### Tasks
1. In the chapter on JDBC, what technology does JDBC function in the same way as?
2. Decide whether each statement agrees with the chapter on JDBC, and quote the deciding words for each: (a) JDBC applications have to target a specific DBMS. (b) JDBC offers methods for managing error and warning messages. (c) The impedance mismatch between SQL and object-oriented programming languages has been completely eliminated.

### Exercise passage
====

Chapter 3: Integrating Databases with JDBC

This chapter discusses how to integrate databases with Java using Java Database Connectivity (JDBC) and other techniques.

The Role of JDBC

Java Database Connectivity classes and interfaces allow an application to send SQL statements to a database management system (DBMS) and retrieve the results. JDBC functions in the same way as Open Database Connectivity (ODBC). One of JDBC’s strengths is interoperability: A developer can create JDBC applications without targeting a specific DBMS. Users can use specific JDBC drivers to target a specific database. Interoperability on the client side is also provided when using all Java JDBC drivers. Figure 3-1 shows Java clients running on different platforms.

Figure 3-1: Java clients running on different platforms.

The JDBC interface provides the application with a set of methods that enable database connections, queries, and result retrievals. It is the interface between specific database drivers and the Java user application, applet, or servlet.

The functions a user application can call are methods of connection, statements, or results object classes. Java is an object-oriented programming language, and the problems of impedance mismatch between Structured Query Language (SQL) and object-oriented programming (OOP) languages have been minimized but are still noticeable.

JDBC characteristics

The JDBC characteristics are as follows:

• JDBC is a call level SQL interface for Java. This interface is totally independent of the available database management systems. It is a low-level Application Programming Interface (API) that allows a Java program to issue SQL statements and retrieve their results. JDBC also provides methods for error and warning messages management. As shown in Figure 3-2, simple client/server scenarios require JDBC at the client side.

====

(Keypoint text descriptions)
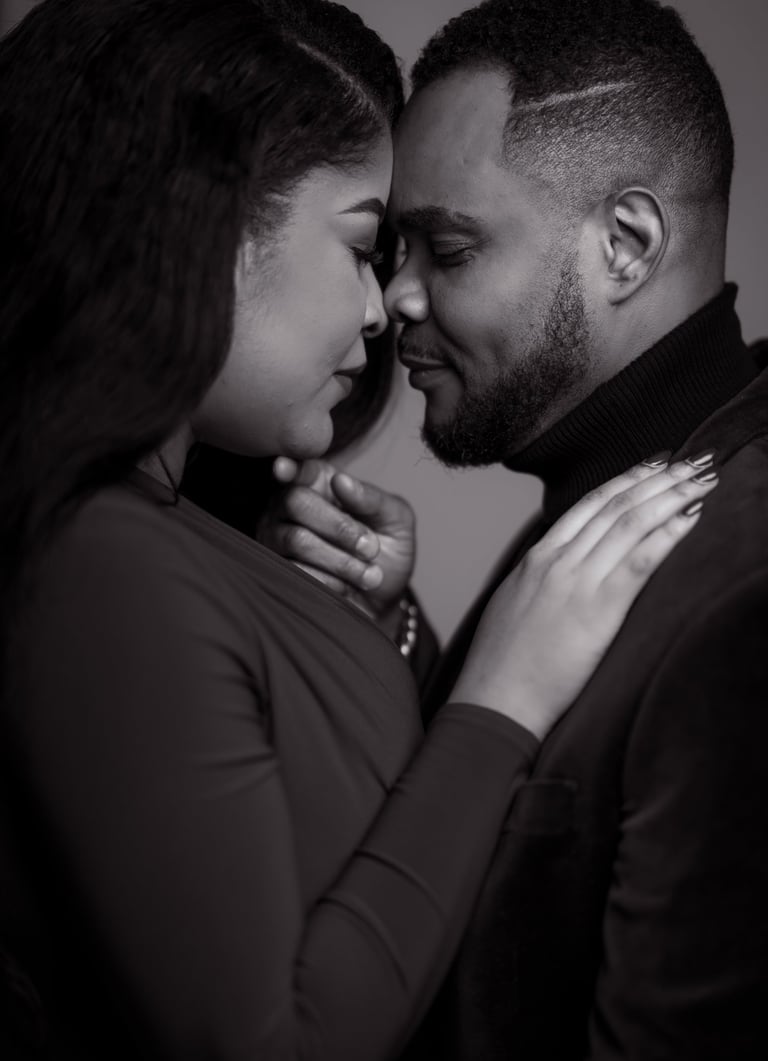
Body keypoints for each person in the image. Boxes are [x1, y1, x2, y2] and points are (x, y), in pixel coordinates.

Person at [0, 1, 716, 1059]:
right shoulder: (103, 556)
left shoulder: (170, 532)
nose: (385, 308)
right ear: (206, 231)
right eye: (364, 246)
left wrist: (392, 635)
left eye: (440, 249)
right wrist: (499, 699)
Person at [264, 1, 768, 1058]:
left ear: (626, 244)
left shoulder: (742, 586)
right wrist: (400, 638)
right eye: (393, 248)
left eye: (447, 249)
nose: (393, 298)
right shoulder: (611, 495)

====

### Task-by-task outputs
1. Open Database Connectivity (ODBC)

2.
(a) No: "A developer can create JDBC applications without targeting a specific DBMS."
(b) Yes: "JDBC also provides methods for error and warning messages management."
(c) No: "have been minimized but are still noticeable."